A.M : premièrement c’est vraiment le moment parce qu’il y a encore cette ambiance typique de l’île avec une population qui n’est pas encore versée dans l’économie libérale et le business, même si ça commence tout doucement… Ensuite, contrairement à d’autres destinations caribéennes, Cuba est culturellement parlant, une mine d’or complètement préservée : la musique y est omniprésente, dans les rues, dans les transports, le long du Malecon**** ; les maisons au charme désuet offrent un cachet visible nulle part ailleurs ; les indémodables américaines circulent encore avec cette même nonchalance. Enfin, Cuba compte des villes fantastiques : Trinidad dont le centre ville est jalonné de vieux palais ; Santa Clara la ville du Che ; Vinalès, un paradis de verdure ; San Diego et son carnaval ; Varadero « the station balnéaire », un spot extraordinaire pour le farniente, le repos face au sable blanc et une mer translucide.
CCE : Quels coins conseillez-vous de visiter à La Havane ?

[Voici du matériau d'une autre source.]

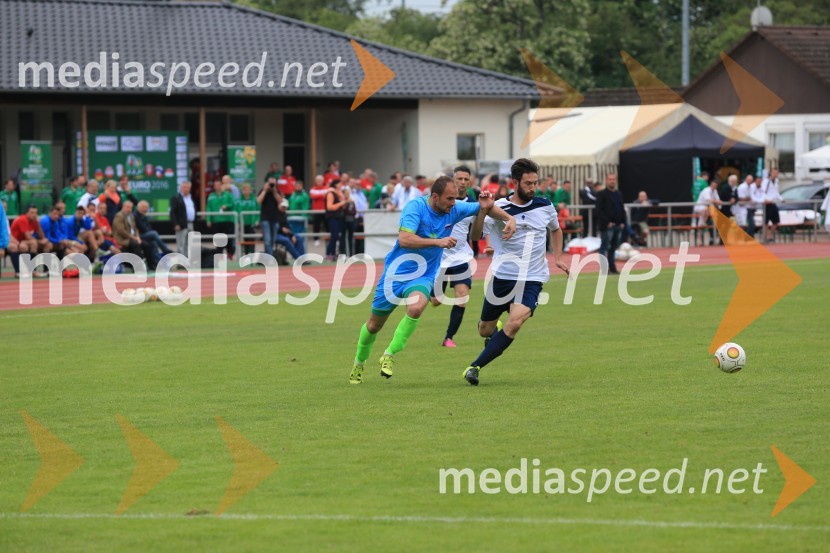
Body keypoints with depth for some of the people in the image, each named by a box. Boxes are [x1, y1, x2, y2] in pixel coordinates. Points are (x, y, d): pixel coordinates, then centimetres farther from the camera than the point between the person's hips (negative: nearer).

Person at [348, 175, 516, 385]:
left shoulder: (454, 210, -7)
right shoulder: (416, 207, -21)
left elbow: (487, 207, 7)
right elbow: (404, 239, -34)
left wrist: (509, 219, -10)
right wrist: (437, 242, -37)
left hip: (424, 276, 2)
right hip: (396, 273, -2)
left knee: (416, 307, -32)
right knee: (374, 325, 10)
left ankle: (389, 356, -16)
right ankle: (359, 363, 38)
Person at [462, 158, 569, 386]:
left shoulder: (545, 206, 2)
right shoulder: (499, 208, -9)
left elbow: (556, 229, 24)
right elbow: (475, 234, -22)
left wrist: (558, 257, 13)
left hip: (532, 279, 1)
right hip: (502, 275, -1)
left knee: (515, 322, -24)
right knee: (486, 330, 10)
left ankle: (476, 366, -15)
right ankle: (491, 330, 51)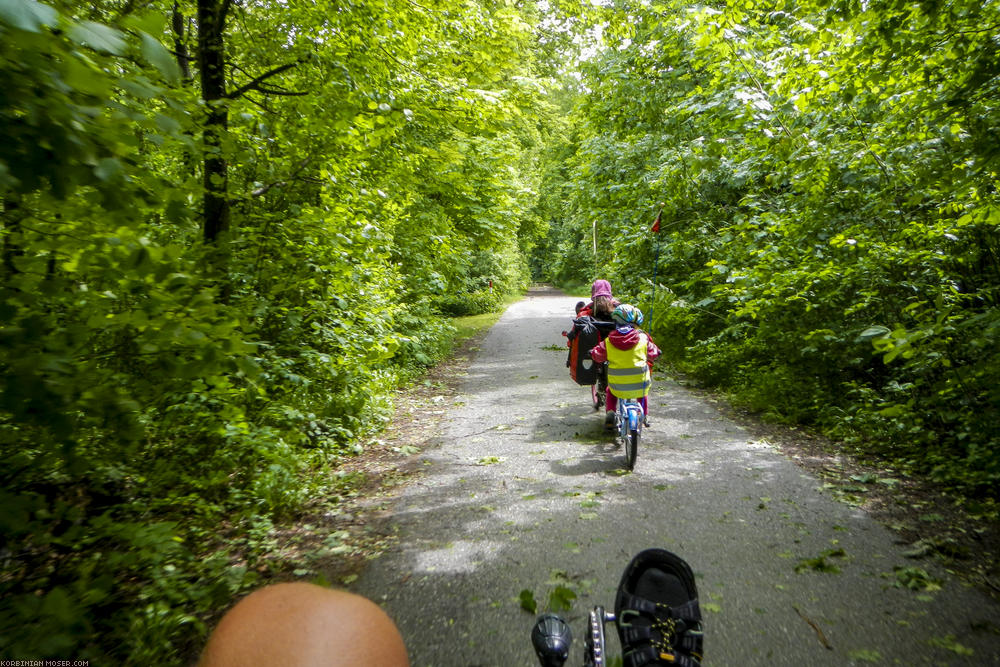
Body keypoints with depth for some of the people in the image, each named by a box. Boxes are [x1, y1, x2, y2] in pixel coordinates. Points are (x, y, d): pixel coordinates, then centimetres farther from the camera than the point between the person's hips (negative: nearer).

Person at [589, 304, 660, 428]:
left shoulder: (608, 341, -7)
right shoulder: (643, 338, -6)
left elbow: (597, 356, 5)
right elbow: (653, 354, 9)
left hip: (618, 387, 0)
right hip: (639, 385, 0)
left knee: (610, 391, 34)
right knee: (643, 391, 36)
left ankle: (610, 412, 14)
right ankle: (645, 416, 37)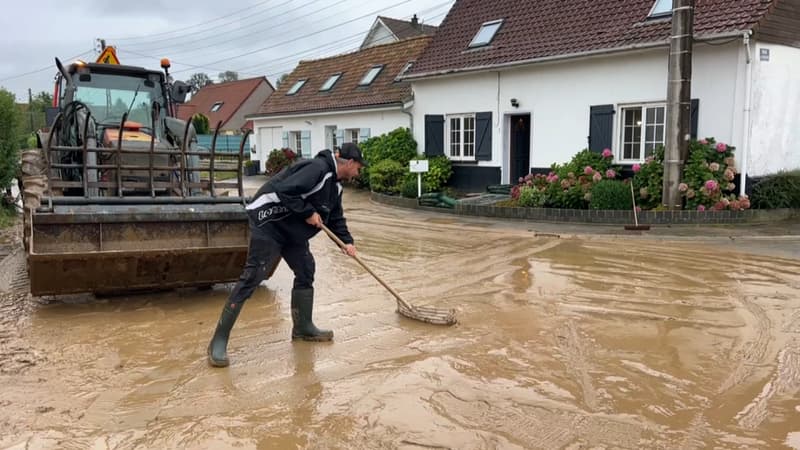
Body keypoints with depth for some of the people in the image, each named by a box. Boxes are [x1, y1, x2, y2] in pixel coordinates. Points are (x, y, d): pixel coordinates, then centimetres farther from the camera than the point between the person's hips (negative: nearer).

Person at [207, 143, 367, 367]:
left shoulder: (335, 184, 13)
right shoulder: (318, 168, -21)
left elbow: (335, 216, 20)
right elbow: (285, 190, -29)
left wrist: (346, 241, 7)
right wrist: (309, 212, -20)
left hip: (291, 228, 11)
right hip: (268, 221, -11)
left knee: (305, 270, 12)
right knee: (252, 277, -14)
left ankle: (303, 327, 27)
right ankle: (218, 342, -10)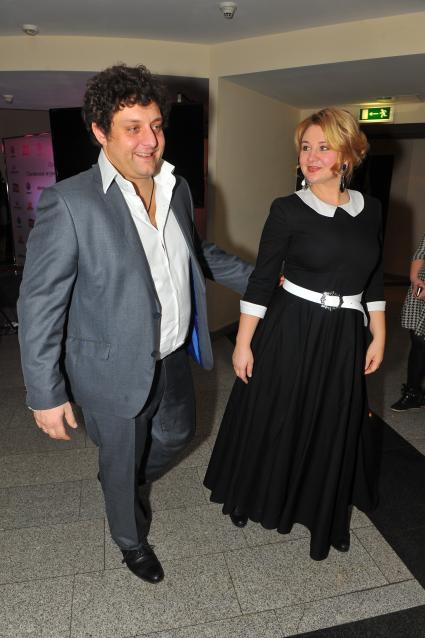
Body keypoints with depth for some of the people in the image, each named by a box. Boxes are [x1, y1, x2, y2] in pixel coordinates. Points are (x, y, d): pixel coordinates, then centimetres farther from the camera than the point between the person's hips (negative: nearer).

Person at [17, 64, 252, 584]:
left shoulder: (177, 188, -1)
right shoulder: (69, 202, -21)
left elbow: (199, 251, 15)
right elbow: (39, 303, -17)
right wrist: (46, 395, -15)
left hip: (173, 359, 7)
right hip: (116, 370, -6)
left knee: (177, 434, 28)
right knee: (121, 463, 18)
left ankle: (126, 483, 62)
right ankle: (131, 539, 51)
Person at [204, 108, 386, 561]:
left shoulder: (369, 210, 5)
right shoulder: (288, 210, -7)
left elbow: (373, 280, 11)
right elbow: (261, 279, -8)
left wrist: (378, 337, 10)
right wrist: (243, 343, -9)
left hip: (345, 337, 4)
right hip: (290, 332, -3)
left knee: (334, 429, 15)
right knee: (272, 420, 10)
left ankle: (325, 515, 41)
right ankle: (252, 499, 39)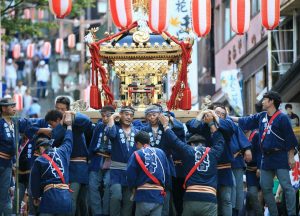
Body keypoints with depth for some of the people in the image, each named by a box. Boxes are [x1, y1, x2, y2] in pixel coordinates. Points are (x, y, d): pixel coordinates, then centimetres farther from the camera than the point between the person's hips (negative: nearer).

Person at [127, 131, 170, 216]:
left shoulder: (136, 154, -3)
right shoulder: (161, 152, 7)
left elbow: (130, 175, -6)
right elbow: (167, 173, 8)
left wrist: (134, 187, 13)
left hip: (143, 195, -3)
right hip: (159, 196, 3)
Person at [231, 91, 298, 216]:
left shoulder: (282, 118, -10)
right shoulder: (261, 117, 10)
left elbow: (290, 139, -11)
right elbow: (245, 121, 22)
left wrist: (291, 157, -13)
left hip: (280, 157, -8)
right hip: (266, 158, 8)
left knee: (286, 186, -11)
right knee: (265, 187, 8)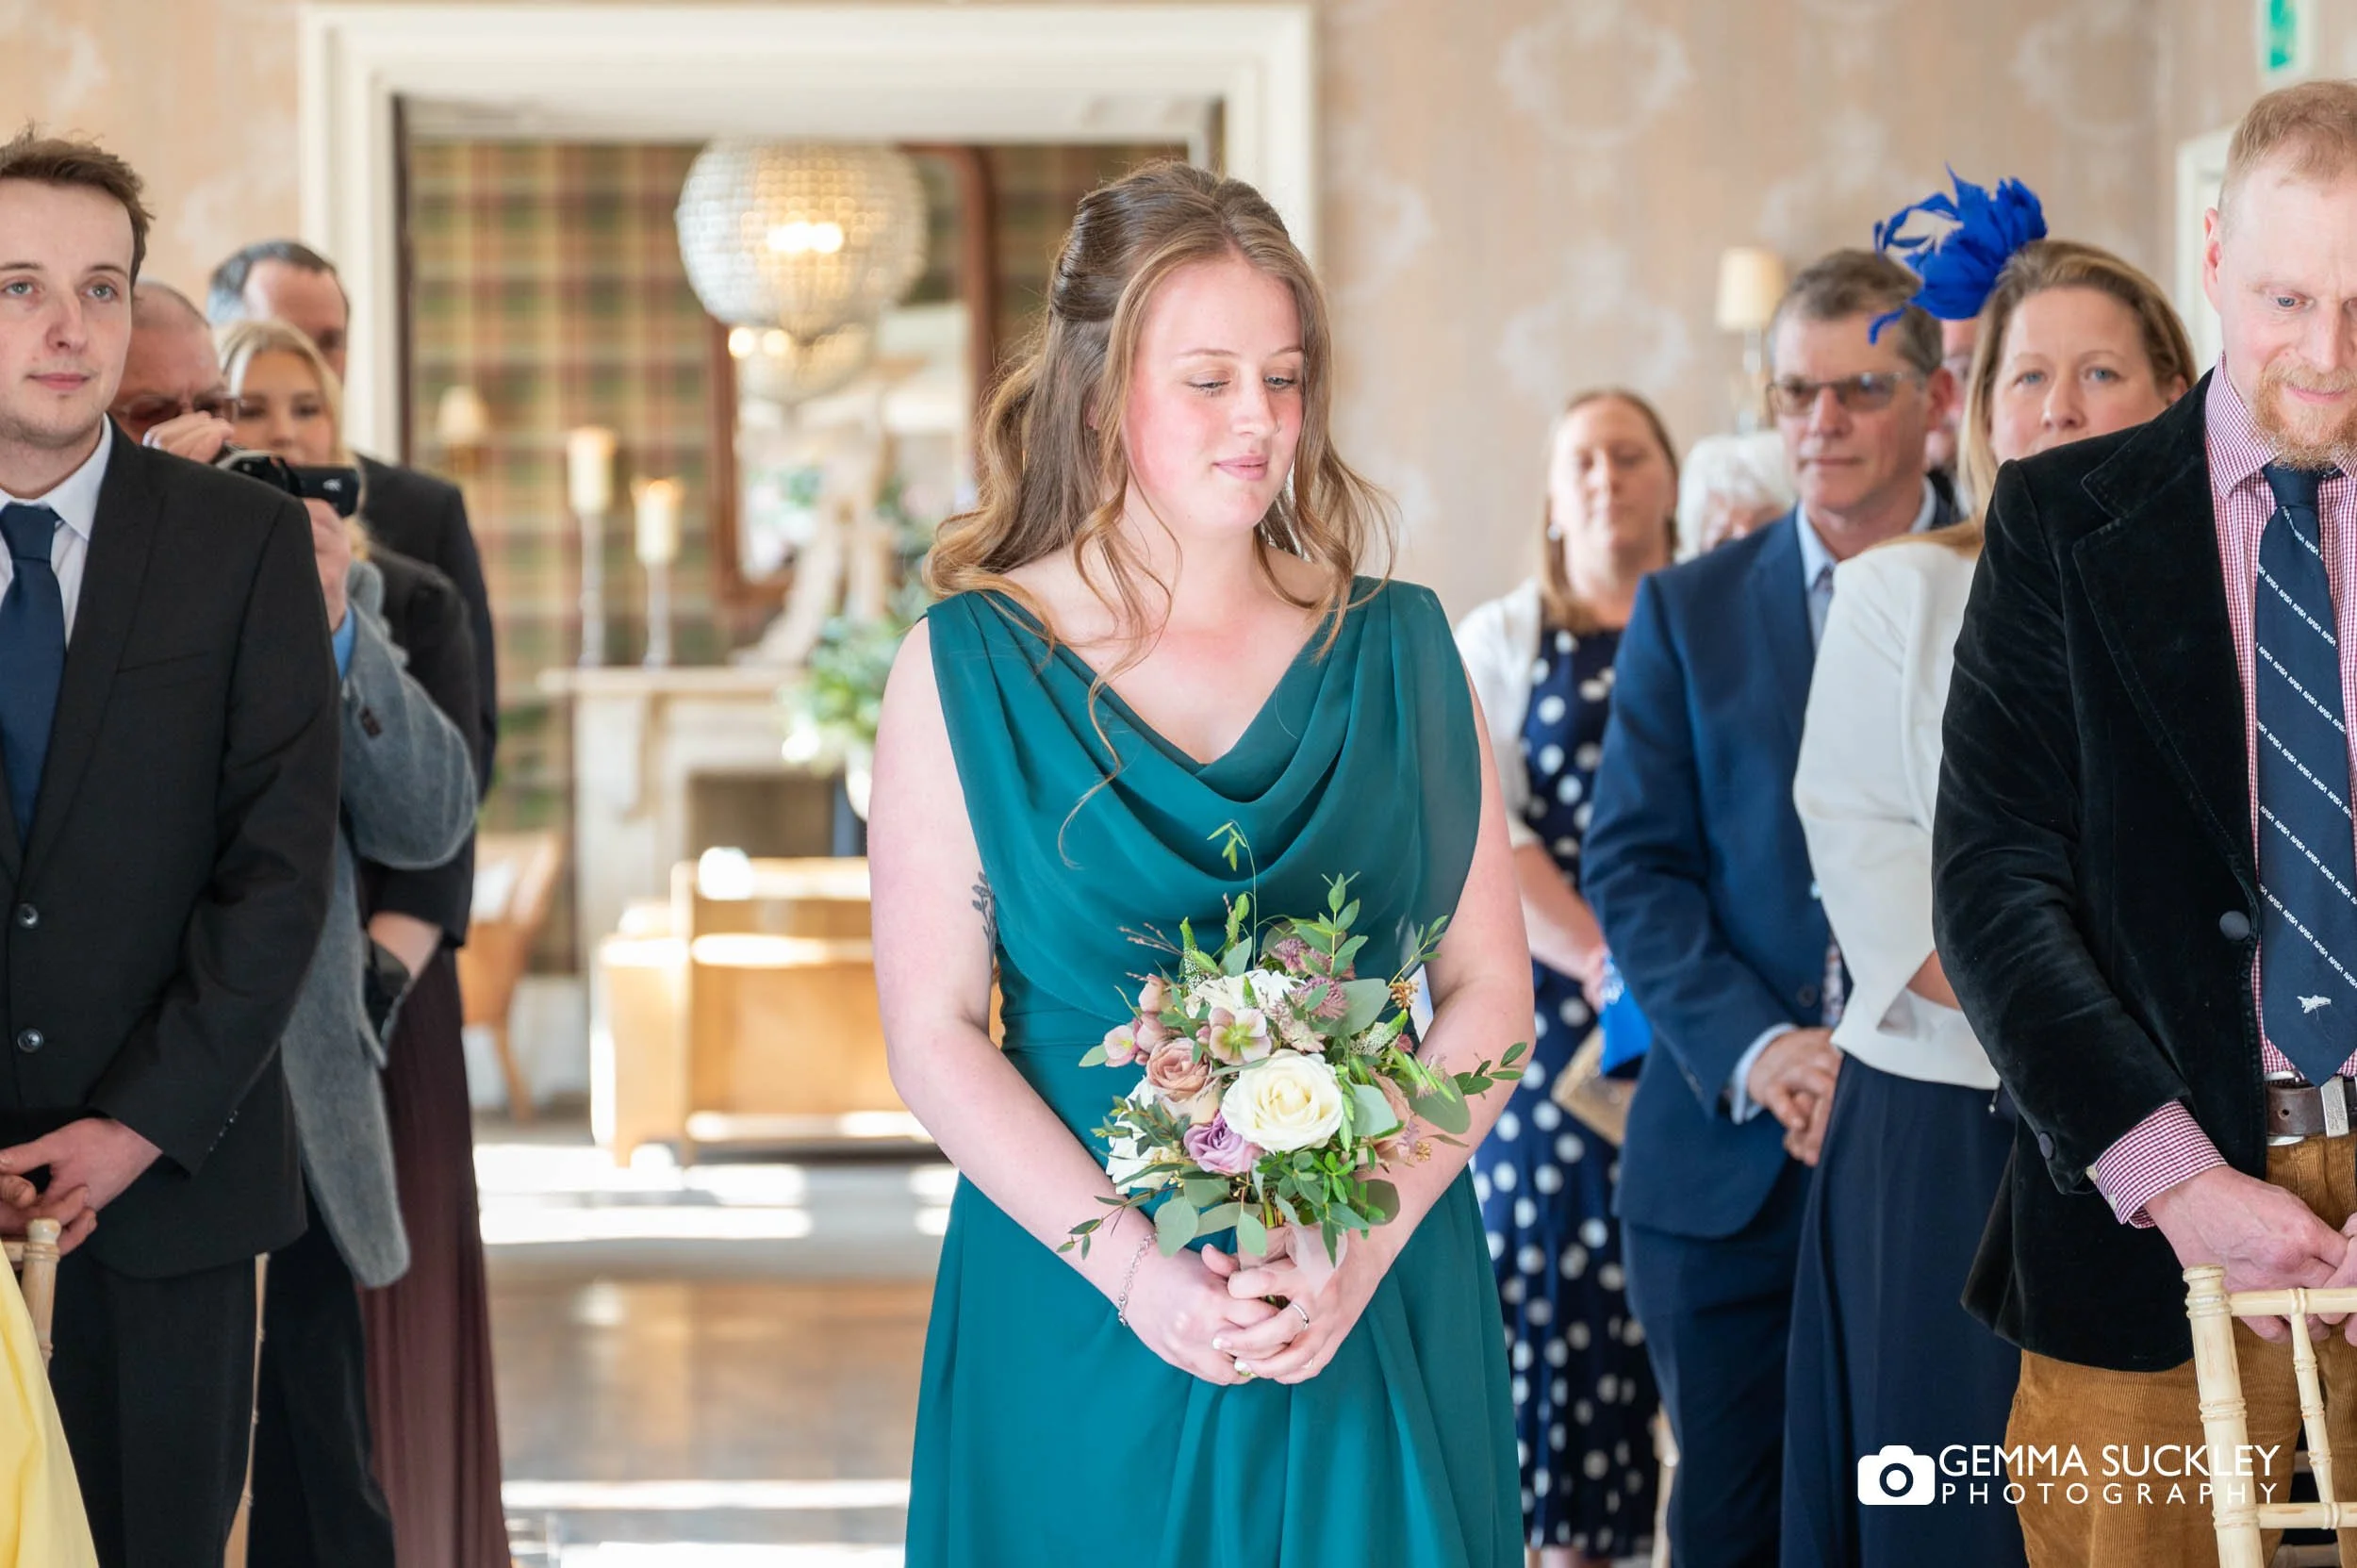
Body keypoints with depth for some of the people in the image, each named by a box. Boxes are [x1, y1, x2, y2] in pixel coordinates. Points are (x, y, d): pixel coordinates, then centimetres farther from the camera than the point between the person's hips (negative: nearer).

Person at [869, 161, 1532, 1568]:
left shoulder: (1400, 654, 3)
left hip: (1377, 1321, 2)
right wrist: (1136, 1268, -16)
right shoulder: (965, 671, -2)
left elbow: (1491, 991, 0)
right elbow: (934, 1031, -6)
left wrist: (1363, 1247, -13)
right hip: (1078, 1318, -2)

A.M : toute la ville est magique. La Calle Obispo est la rue piétonne sympa de la vieille ville. On peut s’y balader au rythme des scènes de rue, au gré des petites maisons qui sont des mini-musées, entrer dans les petits bars où les orchestres live sont pléthores comme Le Guajrito pour y écouter de la musique du Buenos Vista Social Club …. C’est d’ailleurs assez étonnant parce que les pas du promeneur finissent toujours par mener au Capitole ou le long du Malecon. Et puis il y a les écoles de danse un peu partout. Comme dans la plupart d’entre elles, celle de Tonino Mendez, qui se situe dans un quartier très populaire de La Havane, permet aux passants d’assister gratuitement aux répétitions. Ca vaut le coup de s’y arrêter parce que Mendez est un personnage à part entière, un passionné de danse qui dégage une énergie extraordinaire. Il faut savoir que la musique et la danse tiennent une place primordiale dans la vie cubaine.
**** Construit à partir de 1902 pour protéger La Havane des vagues, le Malecon est le spot des Havanais à la nuit tombée. Sur ses 8 km de long, on y flâne, on y écoute de la musique, on bavarde avec les promeneurs, « c’est le lieu de rencontre typiquement cubain et dès qu’on parle espagnol, le lien est facile car les Cubains éprouvent toujours ce besoin fort de poser des questions, de savoir ce qui se passe dans le monde.»